Radio Fiji Bans Ads On 1997 Constitution
Media Freedom Curbed; Radio Fiji Bans Ads On 1997 Constitution
Issue No: 266 7 December 2000
The government owned radio station, Radio Fiji, has banned advertisements on the 1997 Constitution.
This was revealed to the Fiji Blue Campaign committee when the Radio Fiji refused to run paid advertisements in support of the 1997 Constitution. The Radio Fiji said that the advertisements did not "conform to guidelines" laid out by the station.

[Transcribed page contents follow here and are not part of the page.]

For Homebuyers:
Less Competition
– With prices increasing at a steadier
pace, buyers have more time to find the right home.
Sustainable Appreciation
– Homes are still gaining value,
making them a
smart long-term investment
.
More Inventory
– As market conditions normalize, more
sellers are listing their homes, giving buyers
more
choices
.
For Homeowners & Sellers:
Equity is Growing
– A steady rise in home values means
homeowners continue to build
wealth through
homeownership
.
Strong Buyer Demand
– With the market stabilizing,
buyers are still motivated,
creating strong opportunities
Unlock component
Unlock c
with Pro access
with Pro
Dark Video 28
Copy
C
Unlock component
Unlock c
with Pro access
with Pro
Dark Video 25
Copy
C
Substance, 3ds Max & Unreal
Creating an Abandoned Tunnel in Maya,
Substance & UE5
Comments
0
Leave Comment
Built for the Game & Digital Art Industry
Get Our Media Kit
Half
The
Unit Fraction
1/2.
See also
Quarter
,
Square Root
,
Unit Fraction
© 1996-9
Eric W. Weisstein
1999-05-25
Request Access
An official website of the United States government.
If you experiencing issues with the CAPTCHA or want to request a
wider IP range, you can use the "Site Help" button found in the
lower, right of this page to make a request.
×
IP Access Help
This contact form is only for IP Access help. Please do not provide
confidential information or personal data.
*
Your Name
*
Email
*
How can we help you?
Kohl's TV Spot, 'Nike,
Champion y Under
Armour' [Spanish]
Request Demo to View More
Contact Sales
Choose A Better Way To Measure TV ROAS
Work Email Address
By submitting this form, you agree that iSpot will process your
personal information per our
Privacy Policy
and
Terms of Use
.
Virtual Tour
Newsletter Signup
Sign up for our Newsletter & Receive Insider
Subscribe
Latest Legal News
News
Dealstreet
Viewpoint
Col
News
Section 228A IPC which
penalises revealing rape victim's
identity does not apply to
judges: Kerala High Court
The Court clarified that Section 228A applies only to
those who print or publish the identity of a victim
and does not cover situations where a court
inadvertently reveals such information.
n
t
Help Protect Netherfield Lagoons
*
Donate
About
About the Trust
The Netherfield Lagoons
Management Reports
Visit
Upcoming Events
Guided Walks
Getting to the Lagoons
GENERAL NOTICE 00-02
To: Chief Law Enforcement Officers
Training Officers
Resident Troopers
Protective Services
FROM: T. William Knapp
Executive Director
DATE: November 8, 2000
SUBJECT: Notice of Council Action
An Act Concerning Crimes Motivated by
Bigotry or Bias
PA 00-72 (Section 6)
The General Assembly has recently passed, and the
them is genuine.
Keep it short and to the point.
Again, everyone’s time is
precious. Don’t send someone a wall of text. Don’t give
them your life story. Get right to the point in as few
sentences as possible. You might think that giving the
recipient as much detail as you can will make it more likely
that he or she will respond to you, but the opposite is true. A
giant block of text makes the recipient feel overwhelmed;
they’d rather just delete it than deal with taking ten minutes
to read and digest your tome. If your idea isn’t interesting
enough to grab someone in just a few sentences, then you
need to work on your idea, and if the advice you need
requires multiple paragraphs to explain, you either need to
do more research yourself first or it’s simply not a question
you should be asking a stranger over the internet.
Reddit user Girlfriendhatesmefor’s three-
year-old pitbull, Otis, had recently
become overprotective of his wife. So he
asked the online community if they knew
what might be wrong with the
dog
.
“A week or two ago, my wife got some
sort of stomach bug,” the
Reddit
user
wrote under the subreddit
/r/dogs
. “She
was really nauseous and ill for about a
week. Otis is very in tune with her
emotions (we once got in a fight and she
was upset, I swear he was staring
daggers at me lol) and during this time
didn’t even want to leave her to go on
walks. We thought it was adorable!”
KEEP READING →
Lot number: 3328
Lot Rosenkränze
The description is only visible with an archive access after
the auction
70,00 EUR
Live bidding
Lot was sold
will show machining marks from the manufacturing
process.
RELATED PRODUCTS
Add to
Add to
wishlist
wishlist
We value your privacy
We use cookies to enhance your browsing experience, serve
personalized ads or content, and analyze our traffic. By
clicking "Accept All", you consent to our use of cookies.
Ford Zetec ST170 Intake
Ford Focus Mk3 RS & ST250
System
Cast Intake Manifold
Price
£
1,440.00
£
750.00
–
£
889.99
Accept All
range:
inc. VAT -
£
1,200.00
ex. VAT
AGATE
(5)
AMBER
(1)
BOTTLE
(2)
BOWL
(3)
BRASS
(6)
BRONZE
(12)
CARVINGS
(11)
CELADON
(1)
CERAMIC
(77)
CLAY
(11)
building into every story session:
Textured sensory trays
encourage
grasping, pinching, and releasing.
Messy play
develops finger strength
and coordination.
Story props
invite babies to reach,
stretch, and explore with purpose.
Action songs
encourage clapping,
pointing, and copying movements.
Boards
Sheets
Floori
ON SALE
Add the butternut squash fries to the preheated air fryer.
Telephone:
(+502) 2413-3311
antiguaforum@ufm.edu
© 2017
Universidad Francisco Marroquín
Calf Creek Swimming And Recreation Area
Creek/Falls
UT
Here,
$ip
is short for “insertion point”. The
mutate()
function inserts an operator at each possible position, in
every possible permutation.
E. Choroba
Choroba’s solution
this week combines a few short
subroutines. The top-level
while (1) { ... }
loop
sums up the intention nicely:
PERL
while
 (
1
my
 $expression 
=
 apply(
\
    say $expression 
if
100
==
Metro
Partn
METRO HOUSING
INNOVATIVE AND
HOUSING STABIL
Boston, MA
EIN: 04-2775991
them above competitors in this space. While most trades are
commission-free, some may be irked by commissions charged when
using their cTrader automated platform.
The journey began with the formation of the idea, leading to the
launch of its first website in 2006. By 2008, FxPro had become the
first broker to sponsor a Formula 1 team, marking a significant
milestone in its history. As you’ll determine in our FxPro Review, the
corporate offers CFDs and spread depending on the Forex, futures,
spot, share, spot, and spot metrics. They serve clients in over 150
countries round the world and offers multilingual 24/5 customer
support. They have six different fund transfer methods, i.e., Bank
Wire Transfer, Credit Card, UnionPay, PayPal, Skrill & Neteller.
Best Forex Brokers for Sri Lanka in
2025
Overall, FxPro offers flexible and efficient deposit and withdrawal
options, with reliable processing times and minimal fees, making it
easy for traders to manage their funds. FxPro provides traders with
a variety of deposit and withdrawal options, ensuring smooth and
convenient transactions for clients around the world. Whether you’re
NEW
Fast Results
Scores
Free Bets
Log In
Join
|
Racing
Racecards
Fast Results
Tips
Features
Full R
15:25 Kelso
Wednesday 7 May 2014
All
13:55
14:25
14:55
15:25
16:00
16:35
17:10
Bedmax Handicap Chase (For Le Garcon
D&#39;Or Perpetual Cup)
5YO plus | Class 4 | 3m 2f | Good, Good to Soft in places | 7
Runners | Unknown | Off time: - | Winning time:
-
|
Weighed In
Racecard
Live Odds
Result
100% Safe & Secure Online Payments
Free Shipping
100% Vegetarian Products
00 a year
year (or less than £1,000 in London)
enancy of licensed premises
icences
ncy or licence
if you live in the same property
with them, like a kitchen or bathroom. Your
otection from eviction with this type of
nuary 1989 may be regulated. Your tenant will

According to today's Fiji Sun, the Acting CEO of Radio Fiji, Francis Herman wrote to the Fiji Blues stating that no reference must be made to the 1997 Constitution until such time the appeal and subsequent legal proceedings are disposed of. He also stated: "There should be no reference to the legality of the interim administration until the legal issue is finalised. The FBCL reserves the right to refrain from broadcasting any material which it considers would incite racial ill feelings, cause civil unrest or is defamatory in nature".
The Fiji Blues campaign is a Coalition of business organizations, trade unions, and ngos standing for the 1997 Constitution. (See: http://www/pcgov.org.fj/archive/2000-10/no97.htm on Fiji Blues). It had planned for another Fiji Blue day for this Friday.
Radio Fiji has been under immense pressure lately from the regime. Herman, together with 2 other journalists, were detained by the military some weeks ago for running a news item that the military could not accept the Vice-President to act as the President when the President was to be away for medical treatment.
More recently, the station was reprimanded by the regime for having People's Coalition Minister for National Planning comment on the regime's budget. In this case, the station was refused a press pass for the analyst to the budget delivery hall, and it was also asked to replace a taped analysis of the budget by the minister with pro-budget statements. The replacement found was the station's own Financial Controller who stated that the budget was good for the poor people.
The station, which has been one of the more professional and unbiased media outlets during the past months, is now plagued with collapsing staff morale due to the constant interference by the regime.